The treasure was discovered near Hallaton in the Welland Valley in 2000 by local community archaeologists and the University of Leicester Archaeological Services. The treasure hoard includes over 5000 silver and gold coins, a silver gilt Roman helmet, jewellery and many other objects. Most of the items date to around the time of the Roman conquest of Britain. The site of the treasure proved to be an internationally important ritual site dating mostly to the generations before and after the Roman conquest of Britain in the 1st century AD.

The Hallaton Helmet underwent conservation and research for about ten years at the British Museum and has been exhibited at the Harborough Museum since January 2012. Also in the find was a silver cup, thought to be the earliest example of its type made in Britain.

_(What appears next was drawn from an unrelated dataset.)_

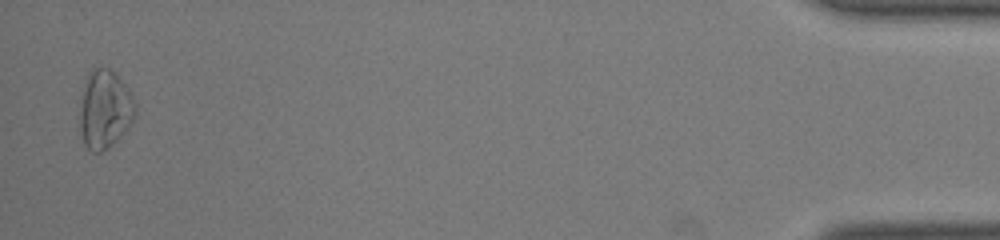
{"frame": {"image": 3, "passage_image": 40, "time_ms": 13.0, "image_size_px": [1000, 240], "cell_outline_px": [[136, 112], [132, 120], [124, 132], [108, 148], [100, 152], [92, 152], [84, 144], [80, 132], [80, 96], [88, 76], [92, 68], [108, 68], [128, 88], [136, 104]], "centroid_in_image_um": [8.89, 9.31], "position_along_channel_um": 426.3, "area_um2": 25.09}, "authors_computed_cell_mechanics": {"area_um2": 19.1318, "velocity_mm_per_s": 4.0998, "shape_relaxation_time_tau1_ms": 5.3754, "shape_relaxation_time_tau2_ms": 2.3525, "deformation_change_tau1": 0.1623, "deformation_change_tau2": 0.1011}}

Other displays are in themed exhibition cases and include a selection from a unique hoard of more than 200 seventeenth-century toys found behind a bricked-up stairwell in St. Dionysius Church in the centre of Market Harborough. The toys include whip-tops, tip-cats, small balls and sap whistles, and were made from wood, pig's knuckle bones and fabrics, all easily obtainable materials to children who had to make their own toys long before such things were mass-produced. The Market Harborough Historical Society's collection is also displayed.